Le challenge – Le 3 Novembre 2019, de retour dans mon lit et dans mes pensées, je me lance le défi de cumuler 1’000’000 de francs de mandats en un peu plus d’un an (fiscalement je bouclerai ce défi au 31 Décembre 2020). C’est parti pour le 1 year 1 million challenge ! Pourquoi ? pour me prouver que je peux le faire. Pour me sentir vivre, exister. Pour démontrer à tous ceux qui m’ont cassé depuis mon enfance et jusqu’à hier, que je l’ai fait (gros fuck oblige !). J’écris ces lignes le 10 Mai 2020. Mandats cumulés ce jour : 630’000 (avec le corona – double gros fuck oblige) !!
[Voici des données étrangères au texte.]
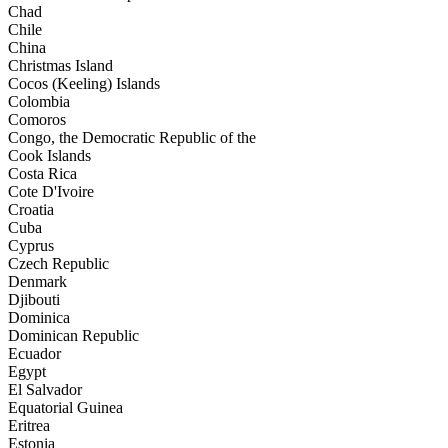
Chad
Chile
China
Christmas Island
Cocos (Keeling) Islands
Colombia
Comoros
Congo, the Democratic Republic of the
Cook Islands
Costa Rica
Cote D'Ivoire
Croatia
Cuba
Cyprus
Czech Republic
Denmark
Djibouti
Dominica
Dominican Republic
Ecuador
Egypt
El Salvador
Equatorial Guinea
Eritrea
Estonia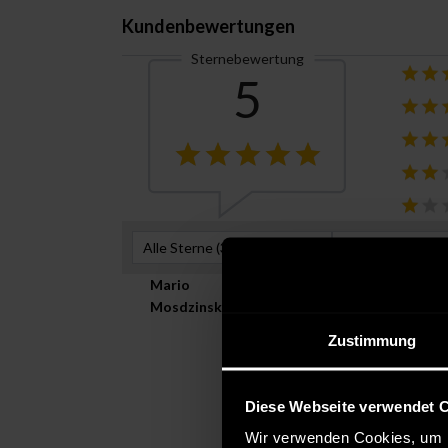
Kundenbewertungen
Sternebewertung
5
Alle Sterne (
3
)
Hilfreichste Be
Mario
Verifizierte
Mosdzinski
April 10, 2021
Farbe:
Größe:
L
Versanddie
Zustimmung
Es war nun meine zweite Beste
Clubfashion24 nur empfehlen
Diese Webseite verwendet 
Wir verwenden Cookies, um I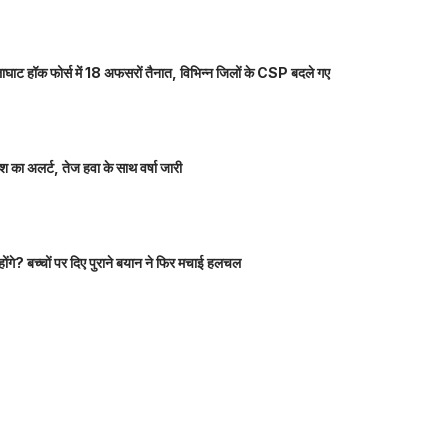
ाघाट हॉक फोर्स में 18 अफसरों तैनात, विभिन्न जिलों के CSP बदले गए
 का अलर्ट, तेज हवा के साथ वर्षा जारी
होंगे? बच्चों पर दिए पुराने बयान ने फिर मचाई हलचल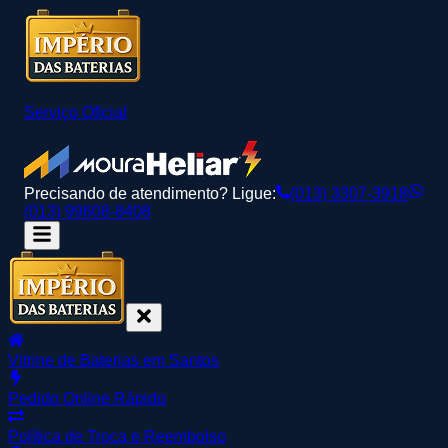
Serviço Oficial
Precisando de atendimento? Ligue:
(013) 3307-3918
(013) 99608-8408
Vitrine de Baterias em Santos
Pedido Online Rápido
Política de Troca e Reembolso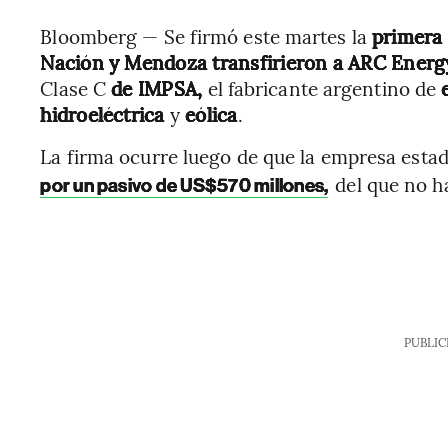
Bloomberg — Se firmó este martes la
primera 
Nación y Mendoza transfirieron a ARC Energy
Clase C
de IMPSA,
el fabricante argentino de
hidroeléctrica
y
eólica
.
La firma ocurre luego de que la empresa est
del que no ha
por un pasivo de US$570 millones,
PUBLIC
Ma SAFE ZONE – Ce qui ont fait ou feront l’expérience de se lancer, vont se retrouver devant le dénominateur commun de tous, TOUS les entrepreneurs : la solitude. Un bateau possède un capitaine, pas deux. Que vous soyez associés ou indépendant, vous devrez faire face à des décisions que vous seul, vous, capitaine, serez en mesure de prendre. Des décisions parfois lourdes de conséquences. Vous pourrez en parler à vos proches, vos amis, votre moitié, votre psy ou vos associés, personne ne pourra se mettre à votre place. Alors vous allez commencer à chercher. Dans votre réseau d’abord, puis sur internet, des tips, des conseils, des personnes comme vous, qui ont des expériences, des ressentis à partager. Vous allez vous confronter à des communautés parfois fermées, à des réseaux payants et beaucoup, beaucoup de plateformes qui vous aideront au top niveau admin, mais pas forcément au niveau humain.

Pourquoi ce blog ? Ce blog est ouvert à tous. Pas de contenus payants, pas de webinairs ou de formations. Je ne suis pas là pour juger ou convaincre qui que ce soit. Je suis là pour partager mes expériences, mon vécu, ma « day to day working life » jusqu’au million et au delà ! Offrir un endroit aux entrepreneurs qui cherchent une safe zone, comme moi. J’invite tous ceux qui se reconnaitront à poster, à partager, à souffler et rigoler un coup. Parce qu’à plusieurs, on est plus fort. C’est incontestable. Alors à vos claviers !!!